Kirkus Reviews QR Code
THE SHADOW OF THE SUN by Ryszard Kapuscinski Kirkus Star

THE SHADOW OF THE SUN

by Ryszard Kapuscinski & translated by Klara Glowczewska

Pub Date: April 24th, 2001
ISBN: 0-679-45491-8
Publisher: Knopf

A wrenching, poignant portrait of Africa and Africans by a Polish journalist who first visited the continent in 1957.

Kapuscinski (Imperium, 1994, etc.) displays uncommon courage and compassion in this account of his half-century of experiences in Africa. He begins with this observation: “The continent is too large to describe. It is a veritable ocean, a separate planet, a varied, immensely rich cosmos.” Yet he succeeds.
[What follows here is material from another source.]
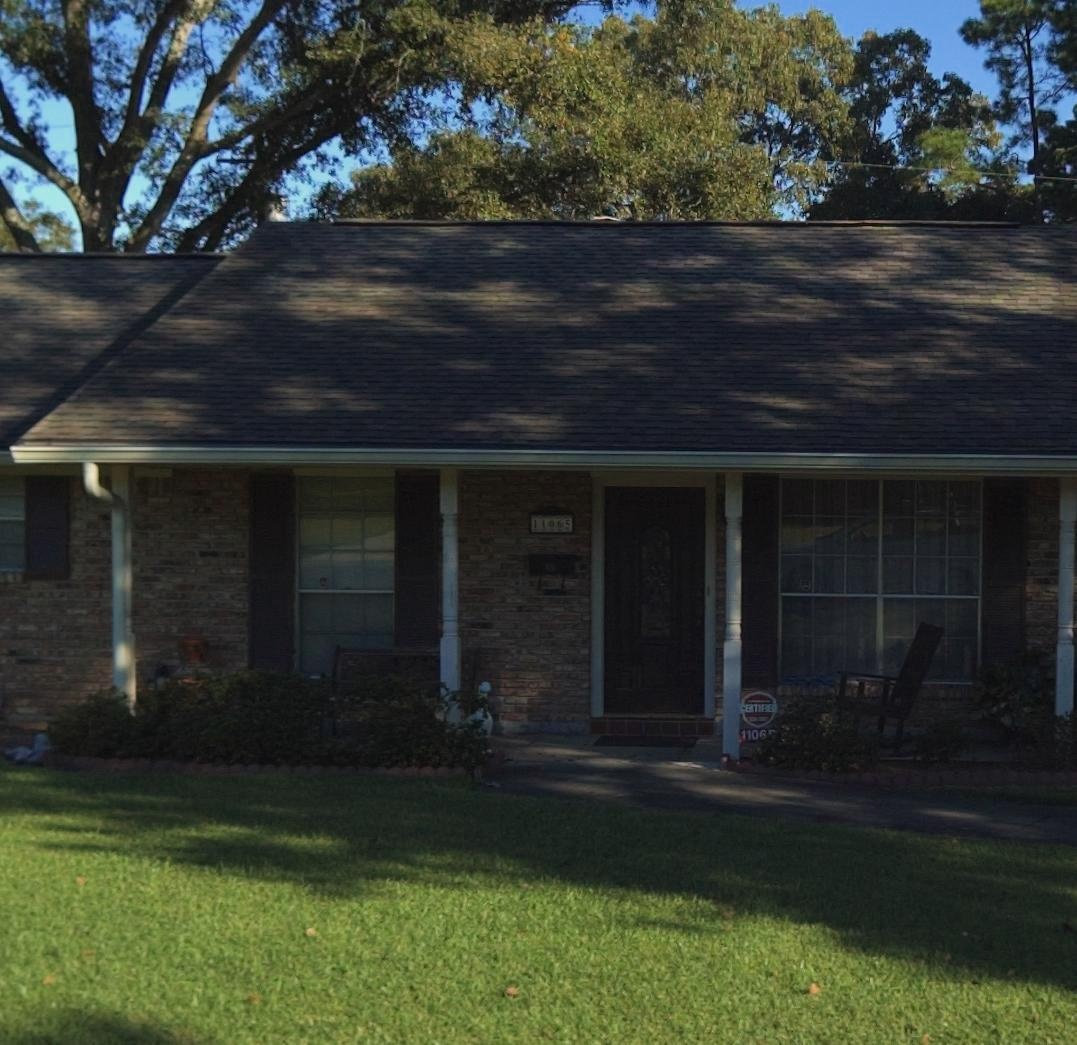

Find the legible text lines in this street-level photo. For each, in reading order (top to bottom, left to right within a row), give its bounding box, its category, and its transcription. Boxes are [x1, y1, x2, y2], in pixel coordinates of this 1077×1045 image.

The volume has a loose chronology (starting with Ghana’s independence in the mid-1950s, ending on a dark Christmas Eve in the 1990s when a wild elephant disrupts an outdoor party), but Kapuscinski’s observations are not bound by time: He allows his prose to flow freely through decades and across boundaries of place and culture. Deftly, he employs the keen edge of anecdote to make his incisions in the ignorance and complacency of the rest of the world. He is a superior teacher. We learn about an African conception of time: “Time appears as a result of our actions, and vanishes when we neglect or ignore it.” We learn that wildlife includes not only elephants and lions (it is only the old, slow ones that will deign to eat humans) but also the myriads of plants and insects that have no names. (One night he shares a room with roaches the size of small turtles.) We see the unspeakable poverty (a woman cries in the street: someone has stolen her only possession, a bowl) and experience violence so barbarous as to make one ashamed of humanity. His chapter on Rwanda—clear, unbearable in intensity—is a small masterpiece. Kapuscinski does not neglect the beautiful, the miraculous. He describes a visit to central Ethiopia where 11 medieval churches were built below ground level. He provides lyrical descriptions of mountains and plains—and of heat so intense that it causes minds to retreat into stupor.

A book of many wonders, of unfathomable sadness, of intense quiet and quick violence, of greed and grandeur, of illuminations blindingly bright.